* WHAT IS ASKED: Copy each of the records below verbatim, line by line, with no character changed.

* PROVIDED DATA:

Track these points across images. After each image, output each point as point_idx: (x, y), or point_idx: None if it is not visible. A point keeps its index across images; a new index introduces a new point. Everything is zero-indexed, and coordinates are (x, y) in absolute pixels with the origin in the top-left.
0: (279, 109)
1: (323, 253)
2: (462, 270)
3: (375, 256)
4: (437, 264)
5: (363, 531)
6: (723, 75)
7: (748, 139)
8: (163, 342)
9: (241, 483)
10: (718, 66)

* SOLUTION BELOW:
Track these points across images. After each image, output each point as point_idx: (x, y), or point_idx: None if it is not visible. A point keeps its index across images; a new index introduces a new point. Everything is zero-indexed, and coordinates are (x, y) in absolute pixels with the origin in the top-left.
0: (279, 109)
1: (323, 253)
2: (462, 270)
3: (375, 256)
4: (437, 264)
5: (363, 531)
6: (723, 75)
7: (748, 139)
8: (163, 342)
9: (241, 483)
10: (718, 66)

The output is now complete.